Hi all,
I find programming in TVM to result in an extremely large number of non-scoped variables. The main problem is that the axes and tensors are not grouped, and simple mistakes result in extremely verbose low-level errors. 90% of my mistakes are just from not keeping tensors and axes grouped together.
I’m curious what people think of an less low-level scheduling language. I generally write my code in this style, which is much less verbose, fixes double splitting, and prevents errors from mixing up which axis belongs to which tensor.
ll, nn = s.axes(C)
reduce_axis = s.reduce_axis(C)
ll = ll.split(TPB)
nn = nn.split(TPB)
mm = reduce_axis.split(TPB)
s.reorder(C, (ll.outer, nn.outer, ll.inner, nn.inner, mm.outer, mm.inner))
# Bind blocks and threads to C
ll.outer.bind(te.thread_axis("blockIdx.x"))

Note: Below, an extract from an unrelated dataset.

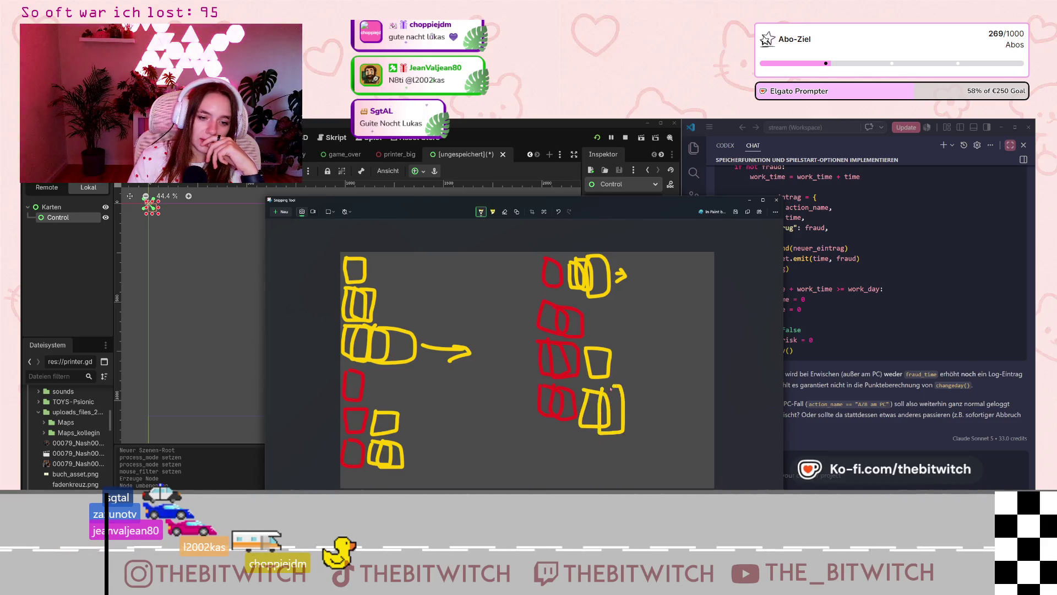
{"action": "left_click", "coordinate": [481, 211]}
{"action": "left_click", "coordinate": [458, 260]}
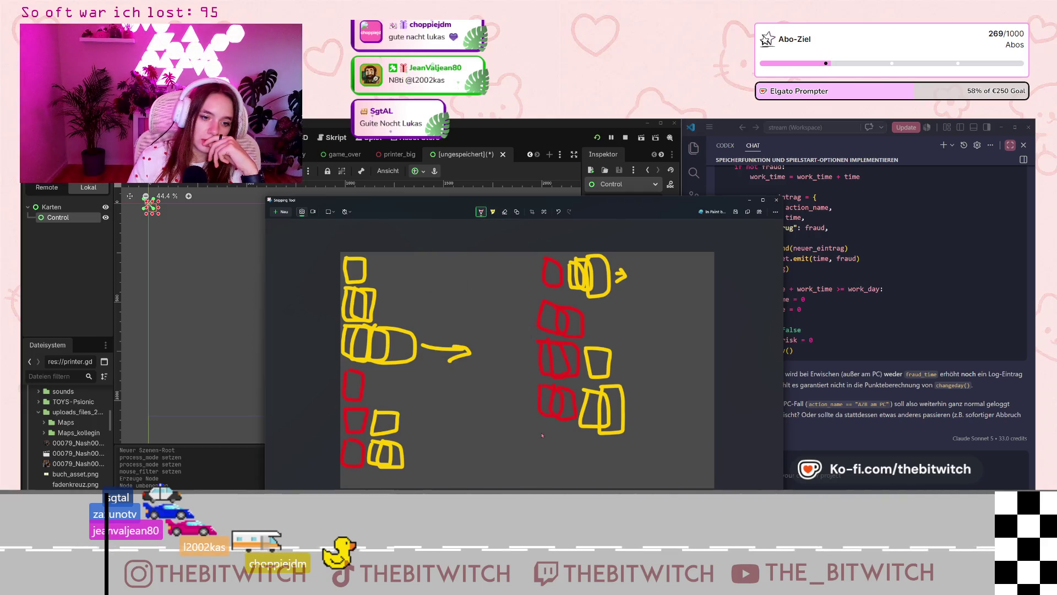
{"action": "left_click_drag", "start_coordinate": [540, 450], "coordinate": [542, 434]}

nn.outer.bind(te.thread_axis("blockIdx.y"))
ll.inner.bind(tx)
nn.inner.bind(ty)
# Set up Caching
ll_A, mm_A = s.axes(AA)
ll_A = ll_A.split(TPB)
mm_A = mm_A.split(TPB)
s.reorder(AA, (ll_A.outer, mm_A.outer, ll_A.inner, mm_A.inner))
mm.outer.compute_at(AA)
ll_A.inner.bind(tx)
mm_A.inner.bind(ty)
Do people have any other tricks? Ideally there would be a really nice way to group together spliting of two tensors in the same way (in this case ll_A mirrrors ll, why are they seperate?)